The storage engine executes exclusively the queries allowed by its own set of operators. Depending on the kind of storage engine used, the set of operators might range from very limited (VertiPaq) to very rich (SQL).

Every table in a model can have a different storage engine technology:

  • Import: Also called in-memory, or VertiPaq. The content of the table is stored by the VertiPaq engine, copying and restructuring the data from the data source during data refresh.
  • DirectQuery: The content of the table is read from the data source at query time, and it is not stored in memory during data refresh.
  • Dual: The table can be queried in both VertiPaq and DirectQuery. During data refresh the table is loaded in memory by the VertiPaq engine. But at query time, the table may also be read in DirectQuery mode with the most up-to-date information.

In this article we do not look at aggregations, which are just alternative options to retrieve the data from the storage engine in order to achieve better performance.
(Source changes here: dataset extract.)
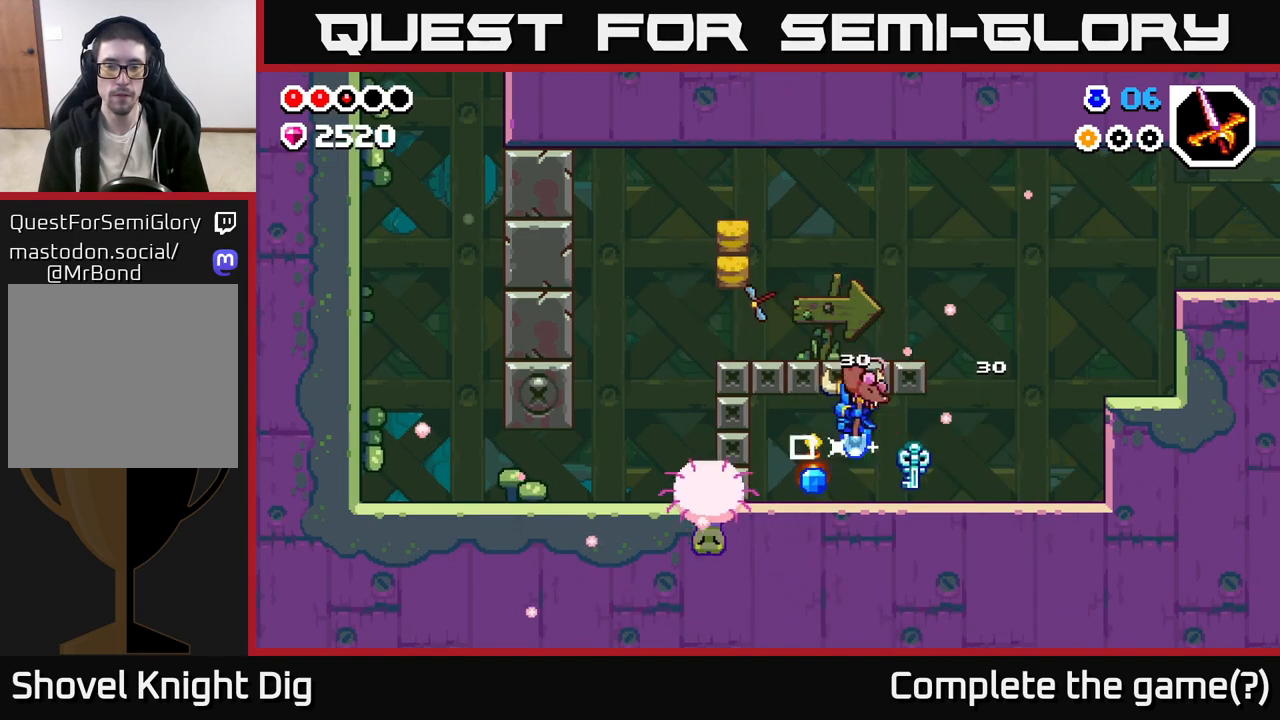
Gameplay with a controller (Xbox layout); each line is a JSON object with the inputs held at the frame after it. "events" lists button and stick changes between this image and that frame as [ms after this image, input, new state], when the widget could be followed in between.
{"buttons": [], "left_stick": "right", "right_stick": "center", "events": [[33, "A", "up"], [167, "left_stick", "right"]]}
The storage engine might feature a parallel implementation. For example, both VertiPaq and SQL Server can use multiple cores to process a single storage engine request. However, the storage engine receives requests from the formula engine, which sends them synchronously. Thus, the formula engine waits for one storage engine query to finish before sending the next one. Therefore, parallelism in the storage engine might be reduced by the lack of parallelism in the formula engine.


Understanding the different roles of the formula and storage engines when executing a DAX query is the first step towards optimizing that DAX query. Many performance issues such as the large materialization of datacaches or an excessive number of storage engine requests are often the symptoms of issues in the data model or in DAX formulas.